Jagdeo encourages men to look into products, including razors, specifically designed to prevent the aforementioned problems, and to double-check products with fragrances and colognes that may further irritate sensitive skin.
Companies like Gillette are invested in helping men of color achieving with products such as the Gillette SkinGuard razor that is specifically designed to stop irritation for men with sensitive skin.

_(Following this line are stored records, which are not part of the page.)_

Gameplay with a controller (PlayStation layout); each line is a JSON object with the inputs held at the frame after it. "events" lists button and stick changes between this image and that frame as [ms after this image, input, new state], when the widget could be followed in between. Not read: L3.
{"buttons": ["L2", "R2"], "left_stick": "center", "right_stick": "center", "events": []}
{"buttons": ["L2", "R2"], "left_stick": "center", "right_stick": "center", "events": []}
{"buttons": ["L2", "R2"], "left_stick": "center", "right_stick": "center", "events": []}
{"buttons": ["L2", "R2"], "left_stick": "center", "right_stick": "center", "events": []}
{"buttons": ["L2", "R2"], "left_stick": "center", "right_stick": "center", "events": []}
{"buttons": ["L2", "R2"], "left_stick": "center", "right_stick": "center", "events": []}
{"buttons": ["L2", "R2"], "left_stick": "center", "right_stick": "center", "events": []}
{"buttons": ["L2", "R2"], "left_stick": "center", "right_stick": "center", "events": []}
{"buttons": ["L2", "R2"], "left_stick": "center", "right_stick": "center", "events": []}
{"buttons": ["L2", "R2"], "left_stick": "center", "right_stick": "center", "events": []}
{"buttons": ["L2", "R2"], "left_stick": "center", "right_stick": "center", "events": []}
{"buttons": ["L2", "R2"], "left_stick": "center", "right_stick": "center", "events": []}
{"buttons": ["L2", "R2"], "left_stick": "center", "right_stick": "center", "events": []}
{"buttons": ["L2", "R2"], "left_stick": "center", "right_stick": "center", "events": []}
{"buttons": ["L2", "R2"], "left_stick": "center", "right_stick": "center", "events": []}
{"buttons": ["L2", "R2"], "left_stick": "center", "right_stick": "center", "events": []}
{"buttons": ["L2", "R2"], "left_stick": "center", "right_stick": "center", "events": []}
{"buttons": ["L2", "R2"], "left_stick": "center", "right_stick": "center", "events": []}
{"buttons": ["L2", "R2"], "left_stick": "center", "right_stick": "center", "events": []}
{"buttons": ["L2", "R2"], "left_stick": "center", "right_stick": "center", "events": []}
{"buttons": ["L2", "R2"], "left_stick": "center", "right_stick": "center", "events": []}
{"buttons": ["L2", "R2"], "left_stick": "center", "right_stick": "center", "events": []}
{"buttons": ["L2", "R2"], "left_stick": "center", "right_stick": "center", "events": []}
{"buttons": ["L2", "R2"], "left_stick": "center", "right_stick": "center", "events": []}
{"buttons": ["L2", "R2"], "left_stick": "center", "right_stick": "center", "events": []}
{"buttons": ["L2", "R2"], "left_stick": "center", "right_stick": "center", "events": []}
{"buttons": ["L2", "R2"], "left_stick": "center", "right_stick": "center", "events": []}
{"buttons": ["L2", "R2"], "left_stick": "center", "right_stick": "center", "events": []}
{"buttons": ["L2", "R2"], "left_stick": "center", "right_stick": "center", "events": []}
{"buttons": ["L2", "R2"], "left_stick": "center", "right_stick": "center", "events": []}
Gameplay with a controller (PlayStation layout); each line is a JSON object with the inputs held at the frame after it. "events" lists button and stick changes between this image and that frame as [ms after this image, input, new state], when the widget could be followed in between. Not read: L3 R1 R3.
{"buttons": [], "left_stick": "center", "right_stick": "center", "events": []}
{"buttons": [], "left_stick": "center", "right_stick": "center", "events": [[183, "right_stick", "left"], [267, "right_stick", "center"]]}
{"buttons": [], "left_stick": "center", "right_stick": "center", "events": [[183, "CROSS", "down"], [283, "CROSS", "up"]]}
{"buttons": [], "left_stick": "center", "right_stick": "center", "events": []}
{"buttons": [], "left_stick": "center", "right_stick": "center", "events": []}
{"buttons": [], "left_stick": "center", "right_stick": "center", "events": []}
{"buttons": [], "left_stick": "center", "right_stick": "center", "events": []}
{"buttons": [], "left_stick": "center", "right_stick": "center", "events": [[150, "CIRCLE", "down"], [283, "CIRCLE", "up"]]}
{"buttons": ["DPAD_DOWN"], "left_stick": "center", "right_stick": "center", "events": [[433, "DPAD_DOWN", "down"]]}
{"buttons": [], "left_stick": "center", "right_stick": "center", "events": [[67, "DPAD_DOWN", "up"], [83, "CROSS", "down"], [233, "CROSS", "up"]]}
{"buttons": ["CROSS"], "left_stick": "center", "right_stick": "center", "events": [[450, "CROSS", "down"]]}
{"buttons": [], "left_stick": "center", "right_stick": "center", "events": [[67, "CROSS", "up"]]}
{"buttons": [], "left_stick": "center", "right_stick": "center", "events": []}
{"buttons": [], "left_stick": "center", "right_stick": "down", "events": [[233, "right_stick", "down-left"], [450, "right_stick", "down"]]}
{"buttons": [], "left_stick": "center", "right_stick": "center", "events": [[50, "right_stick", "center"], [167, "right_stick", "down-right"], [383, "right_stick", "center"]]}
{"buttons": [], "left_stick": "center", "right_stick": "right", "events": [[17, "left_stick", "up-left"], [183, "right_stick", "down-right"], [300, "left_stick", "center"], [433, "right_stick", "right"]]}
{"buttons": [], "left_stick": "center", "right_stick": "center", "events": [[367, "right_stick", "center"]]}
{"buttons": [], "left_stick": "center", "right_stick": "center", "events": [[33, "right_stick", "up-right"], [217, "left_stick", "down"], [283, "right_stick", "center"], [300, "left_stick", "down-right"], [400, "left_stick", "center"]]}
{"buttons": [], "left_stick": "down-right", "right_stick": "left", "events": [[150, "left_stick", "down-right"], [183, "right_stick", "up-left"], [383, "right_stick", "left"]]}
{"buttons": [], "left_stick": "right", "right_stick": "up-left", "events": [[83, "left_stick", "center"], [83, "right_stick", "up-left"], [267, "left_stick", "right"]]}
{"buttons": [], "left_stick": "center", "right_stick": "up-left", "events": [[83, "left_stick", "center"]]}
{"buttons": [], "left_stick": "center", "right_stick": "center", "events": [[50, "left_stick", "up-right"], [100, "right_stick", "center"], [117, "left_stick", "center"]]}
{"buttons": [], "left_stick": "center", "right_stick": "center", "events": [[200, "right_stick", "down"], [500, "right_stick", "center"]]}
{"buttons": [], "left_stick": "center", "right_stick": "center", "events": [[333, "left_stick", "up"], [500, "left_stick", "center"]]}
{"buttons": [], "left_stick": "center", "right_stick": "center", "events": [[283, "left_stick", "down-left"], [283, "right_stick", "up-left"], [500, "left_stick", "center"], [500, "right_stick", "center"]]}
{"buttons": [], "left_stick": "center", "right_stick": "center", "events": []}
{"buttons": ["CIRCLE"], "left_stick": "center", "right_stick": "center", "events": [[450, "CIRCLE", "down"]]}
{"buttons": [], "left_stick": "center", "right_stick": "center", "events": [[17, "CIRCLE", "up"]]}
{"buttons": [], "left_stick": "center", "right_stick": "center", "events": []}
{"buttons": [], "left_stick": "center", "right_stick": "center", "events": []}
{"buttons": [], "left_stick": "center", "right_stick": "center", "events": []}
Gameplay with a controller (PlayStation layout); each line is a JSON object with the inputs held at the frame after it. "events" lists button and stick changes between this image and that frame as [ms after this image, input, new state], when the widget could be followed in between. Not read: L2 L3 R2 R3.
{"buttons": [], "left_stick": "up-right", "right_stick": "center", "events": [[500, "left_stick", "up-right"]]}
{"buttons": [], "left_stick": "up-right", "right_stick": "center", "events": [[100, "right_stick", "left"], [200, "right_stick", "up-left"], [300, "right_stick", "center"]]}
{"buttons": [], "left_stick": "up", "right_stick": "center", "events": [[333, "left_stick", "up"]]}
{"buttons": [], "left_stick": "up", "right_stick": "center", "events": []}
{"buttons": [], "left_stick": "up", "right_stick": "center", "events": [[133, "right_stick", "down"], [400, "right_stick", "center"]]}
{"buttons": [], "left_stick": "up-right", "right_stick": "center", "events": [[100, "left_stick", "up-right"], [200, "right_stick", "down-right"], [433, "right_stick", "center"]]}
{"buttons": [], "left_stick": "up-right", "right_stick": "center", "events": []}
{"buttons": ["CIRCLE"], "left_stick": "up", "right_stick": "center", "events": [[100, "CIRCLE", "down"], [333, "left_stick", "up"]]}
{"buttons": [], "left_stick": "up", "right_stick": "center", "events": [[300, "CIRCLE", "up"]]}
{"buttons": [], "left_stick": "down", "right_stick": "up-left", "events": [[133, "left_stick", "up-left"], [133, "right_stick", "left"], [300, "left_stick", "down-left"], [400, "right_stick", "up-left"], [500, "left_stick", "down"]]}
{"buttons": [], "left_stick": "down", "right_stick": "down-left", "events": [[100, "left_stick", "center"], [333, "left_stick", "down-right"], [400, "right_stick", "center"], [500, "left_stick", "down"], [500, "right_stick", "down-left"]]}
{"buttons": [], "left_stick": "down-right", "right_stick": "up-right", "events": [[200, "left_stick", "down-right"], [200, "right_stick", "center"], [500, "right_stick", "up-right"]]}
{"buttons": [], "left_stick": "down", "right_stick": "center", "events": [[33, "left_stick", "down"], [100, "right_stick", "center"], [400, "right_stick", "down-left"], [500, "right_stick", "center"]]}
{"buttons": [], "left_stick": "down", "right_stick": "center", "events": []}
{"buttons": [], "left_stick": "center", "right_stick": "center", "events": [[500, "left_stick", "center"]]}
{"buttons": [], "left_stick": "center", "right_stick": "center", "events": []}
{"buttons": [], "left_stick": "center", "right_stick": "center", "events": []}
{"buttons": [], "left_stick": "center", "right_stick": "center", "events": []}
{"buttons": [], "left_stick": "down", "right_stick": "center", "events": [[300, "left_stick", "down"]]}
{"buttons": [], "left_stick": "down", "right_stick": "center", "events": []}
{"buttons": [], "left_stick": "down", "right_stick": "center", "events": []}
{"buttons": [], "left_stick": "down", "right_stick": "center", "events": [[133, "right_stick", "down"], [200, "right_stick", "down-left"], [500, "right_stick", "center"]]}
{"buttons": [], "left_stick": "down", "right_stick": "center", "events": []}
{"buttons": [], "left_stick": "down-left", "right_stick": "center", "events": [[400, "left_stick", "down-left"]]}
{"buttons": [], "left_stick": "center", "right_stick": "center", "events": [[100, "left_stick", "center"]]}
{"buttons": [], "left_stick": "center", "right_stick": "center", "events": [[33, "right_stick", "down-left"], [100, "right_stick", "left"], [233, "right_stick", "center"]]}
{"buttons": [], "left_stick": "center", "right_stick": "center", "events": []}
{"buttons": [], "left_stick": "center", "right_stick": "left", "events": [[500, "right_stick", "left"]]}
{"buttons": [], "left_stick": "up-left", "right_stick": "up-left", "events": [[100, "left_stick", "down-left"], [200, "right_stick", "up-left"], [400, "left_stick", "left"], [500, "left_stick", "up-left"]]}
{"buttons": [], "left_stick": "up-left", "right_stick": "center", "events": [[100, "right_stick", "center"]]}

According to a description listed in the clinical study, the new razor uses a bridge that separates two blades on the cartridge, which causes absorption of force and reduces pressure caused from the blade to the skin. The purpose of the two, low cutting forces blades is to be sure men are only shaving the hair with minimal contact with the skin. The blades are also designed to “put minimal stress on the hair follicle and reduce the tug and pull effect that can cause irritation and inflammation.”
The study using the Gillette SkinGuard razor revealed that after 12 weeks of shaving, incidents of razor bumps were reduced on average by 60 percent. “Additionally, respondents said the improvement also prompted significant, emotional and social benefits, such as feeling more attractive, more confident and more comfortable getting closer to others,” according to the study.
“As a physician of color and as a dermatologist, I feel like that this is such an amazing thing that Gillette has really done for men,” Jagdeo said. “It really helps a lot of men because you have no idea how many men of different ethnicities come and just see me. One of their main concerns is that they can’t get a good shave, or shaving is a very challenging, uncomfortable experience for them. There are different ways and techniques and approaches to make that sensitive skin a lot more amenable to being shaven and also that they can use different products that are innovative and that are out there in the market to help them get their best shave.”